At the end of February 2014, immediately after power in Ukraine changed hands, the Verkhovna Rada voted for a bill declaring Ukrainian as the sole state language, while Russian was given the status of a regional language. Although the Ukrainian president has not signed the bill into law, the proposed controversial piece of legislation sparked unrest in the southeast of the country. On April 15, Kiev launched what it called an "anti-terrorist operation", which has now ended in utter failure. According to the UN Office for the Coordination of Humanitarian Affairs, by the end of March 2015 the hostilities had claimed 6,083 lives and left 15,397 people injured. The United Nations has registered 1,178 million refugees, with the population of the Donetsk and Lugansk regions on April 1, 2014 standing at 6.568 million.
Last May, referendums in the southeast of Ukraine proclaimed the Donetsk and Luhansk people’s republics. By coincidence, exactly one year after Donetsk and Lugansk shrugged off Kiev’s control President Pyotr Poroshenko on Monday, February 6 declared the beginning of a constitutional reform.
The director of the Globalization Problems Institute, Mikhail Delyagin, argues that the constitutional reform in Ukraine is at least one year late. "Moreover, the country’s decentralization which the head of state has proposed in reality is deceit, just as many other fine intentions proclaimed by the authorities in Kiev," says Delyagin, a member of the international discussion club Valdai. "The constitutional reform promises no real local self-government rights to the regions in question. Naturally, the leaders of the Donetsk and Luhansk republics do not support it," Delyagin told TASS.
"The main result of this year for Ukraine is naked-clear. Attempts to suppress the legitimate demands of the population in the southeast with military force, in fact, a variety of Nazism, has proved loss-making economically.

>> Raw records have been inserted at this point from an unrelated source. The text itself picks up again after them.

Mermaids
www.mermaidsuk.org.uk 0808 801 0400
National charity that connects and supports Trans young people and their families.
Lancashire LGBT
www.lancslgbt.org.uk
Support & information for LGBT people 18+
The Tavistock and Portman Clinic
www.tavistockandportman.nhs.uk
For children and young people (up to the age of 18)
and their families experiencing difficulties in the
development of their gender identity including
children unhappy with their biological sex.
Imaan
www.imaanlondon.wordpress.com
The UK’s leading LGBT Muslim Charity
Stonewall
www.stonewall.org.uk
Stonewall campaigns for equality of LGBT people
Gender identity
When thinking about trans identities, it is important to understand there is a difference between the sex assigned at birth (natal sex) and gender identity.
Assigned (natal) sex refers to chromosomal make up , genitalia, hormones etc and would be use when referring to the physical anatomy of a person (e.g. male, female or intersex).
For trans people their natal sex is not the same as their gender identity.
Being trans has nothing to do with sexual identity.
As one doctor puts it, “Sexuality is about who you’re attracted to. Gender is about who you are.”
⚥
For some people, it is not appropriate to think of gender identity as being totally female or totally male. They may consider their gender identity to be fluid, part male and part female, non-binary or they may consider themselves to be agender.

In January through March Ukraine’s inflation sky-rocketed. Kiev predicts this year’s economic slump of 5.5%, but in reality the economy will be down by more than 10%, as follows from Kiev’s official statistics. Kiev’s analysts are not to be trusted. The authorities in Kiev say the work load on the Donetsk airport in 2014 declined by 70% But the whole world knows that nothing but ruins is now left of the once busy air hub," Delyagin recalls.

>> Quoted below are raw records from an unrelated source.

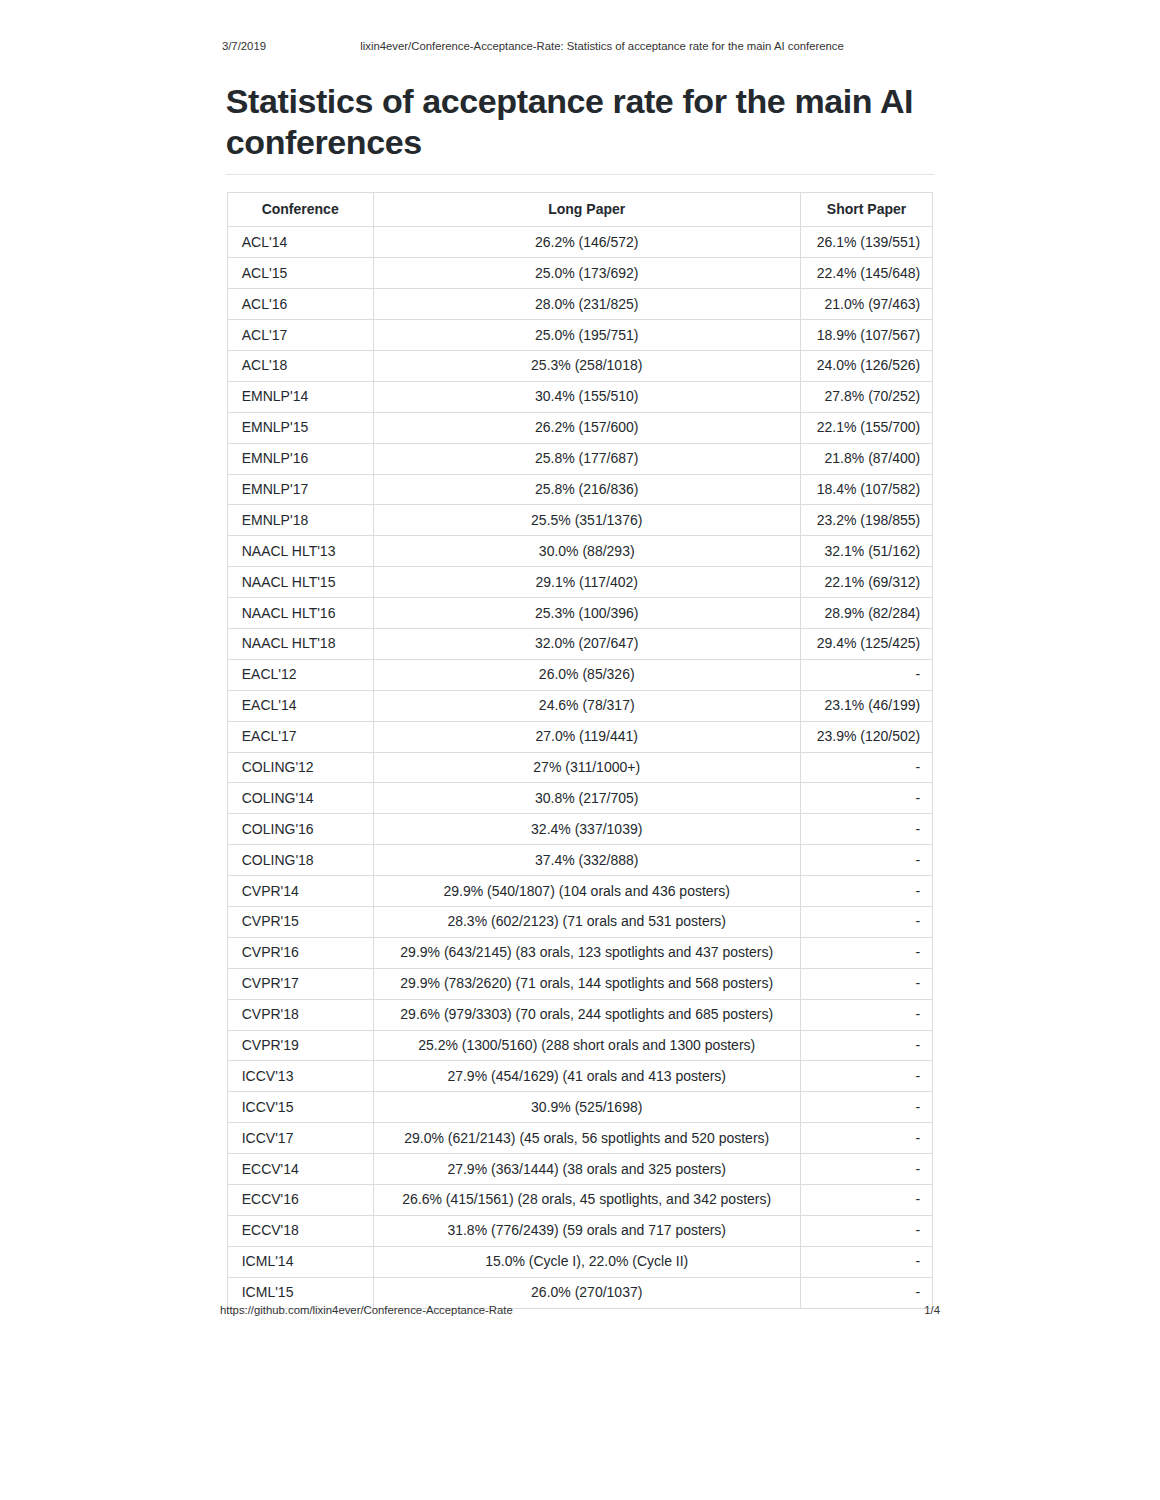3/7/2019 lixin4ever/Conference-Acceptance-Rate: Statistics of acceptance rate for the main AI conference
Statistics of acceptance rate for the main AI conferences
| Conference | Long Paper | Short Paper |
| --- | --- | --- |
| ACL'14 | 26.2% (146/572) | 26.1% (139/551) |
| ACL'15 | 25.0% (173/692) | 22.4% (145/648) |
| ACL'16 | 28.0% (231/825) | 21.0% (97/463) |
| ACL'17 | 25.0% (195/751) | 18.9% (107/567) |
| ACL'18 | 25.3% (258/1018) | 24.0% (126/526) |
| EMNLP'14 | 30.4% (155/510) | 27.8% (70/252) |
| EMNLP'15 | 26.2% (157/600) | 22.1% (155/700) |
| EMNLP'16 | 25.8% (177/687) | 21.8% (87/400) |
| EMNLP'17 | 25.8% (216/836) | 18.4% (107/582) |
| EMNLP'18 | 25.5% (351/1376) | 23.2% (198/855) |
| NAACL HLT'13 | 30.0% (88/293) | 32.1% (51/162) |
| NAACL HLT'15 | 29.1% (117/402) | 22.1% (69/312) |
| NAACL HLT'16 | 25.3% (100/396) | 28.9% (82/284) |
| NAACL HLT'18 | 32.0% (207/647) | 29.4% (125/425) |
| EACL'12 | 26.0% (85/326) | - |
| EACL'14 | 24.6% (78/317) | 23.1% (46/199) |
| EACL'17 | 27.0% (119/441) | 23.9% (120/502) |
| COLING'12 | 27% (311/1000+) | - |
| COLING'14 | 30.8% (217/705) | - |
| COLING'16 | 32.4% (337/1039) | - |
| COLING'18 | 37.4% (332/888) | - |
| CVPR'14 | 29.9% (540/1807) (104 orals and 436 posters) | - |
| CVPR'15 | 28.3% (602/2123) (71 orals and 531 posters) | - |
| CVPR'16 | 29.9% (643/2145) (83 orals, 123 spotlights and 437 posters) | - |
| CVPR'17 | 29.9% (783/2620) (71 orals, 144 spotlights and 568 posters) | - |
| CVPR'18 | 29.6% (979/3303) (70 orals, 244 spotlights and 685 posters) | - |
| CVPR'19 | 25.2% (1300/5160) (288 short orals and 1300 posters) | - |
| ICCV'13 | 27.9% (454/1629) (41 orals and 413 posters) | - |
| ICCV'15 | 30.9% (525/1698) | - |
| ICCV'17 | 29.0% (621/2143) (45 orals, 56 spotlights and 520 posters) | - |
| ECCV'14 | 27.9% (363/1444) (38 orals and 325 posters) | - |
| ECCV'16 | 26.6% (415/1561) (28 orals, 45 spotlights, and 342 posters) | - |
| ECCV'18 | 31.8% (776/2439) (59 orals and 717 posters) | - |
| ICML'14 | 15.0% (Cycle I), 22.0% (Cycle II) | - |
| ICML'15 | 26.0% (270/1037) | - |
https://github.com/lixin4ever/Conference-Acceptance-Rate 1/4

He suspects that the constitutional reform talk is just a ploy, a cover-up of preparations for resumption of combat operations against the Donetsk and Luhansk republics. Of late, the Ukrainian military stepped up the bombardments of Donetsk. In order to keep at bay the frustrated 35-million population who see no economic prospects for themselves Kiev has just one resource left - going ahead with the so-called ‘anti-terrorist operation’ in an attempt to excuse its current policies," Delyagin believes.
The head of the international development directorate at the Institute of Modern Development (INSOR), Sergey Kulik, says the military crackdown on Ukraine’s southeast has had a multiple effect: heavy casualties, large-scale destruction in Donbas and the collapse of the Ukrainian economy. The hostilities have kept foreign investors away from Ukraine. The tranches the IMF and the European Union have agreed to grant are way below Kiev’s real needs. The country’s gold and foreign exchange resources have dwindled as war spending has soared. In fact, the country is bankrupt," Kulik told TASS.
"In February 2015 the International Monetary Fund agreed to extend a loan of $17.5 billion over a period of four years, but the country remains on the brink of default. After the government coup in Kiev in February 2014 that propelled the current authorities to power Ukraine has managed to get only three billion dollars of the $15 billion Russia had promised," he recalled.
"The West is unable to cope with the task of settling the crisis in Ukraine and preventing the country’s economic collapse on its own, without Russia’s participation," he went on to say. "This explains why Angela Merkel and Francois Hollande came up with the idea of concluding the Minsk Accords and why in Brussels the possibility is being explored for cooperation between the European Union and the Eurasian Economic Community," Kulik explained.
"Ukraine is fragmented: there is the ruling establishment and the people. Their interests are different," the director of the Center for Military and Political Studies at the Moscow Institute of International Relations, Aleksey Podberyozkin, has told TASS. "For fly-by-night rulers last year was an excellent chance to build up personal wealth. The former governor of the Dnepropetrovsk Region, Igor Kolomoisky, is an example. In the meantime, the living standards of Ukraine’s population have slumped by two-thirds. The country has experienced deindustrialization, and with the exodus of able-bodied and draft-age population to Russia and to Europe Ukraine has developed a distinct depopulation trend. Moreover, even the rather artificial entity called the Ukrainian citizens has ceased to exist," Podberyozkin said.
"Geopolitically the United States, which provoked the government coup in Kiev, had attained its aims by creating a trouble spot near Russia’s border and a sanitary cordon between Russia and the European Union," he concluded.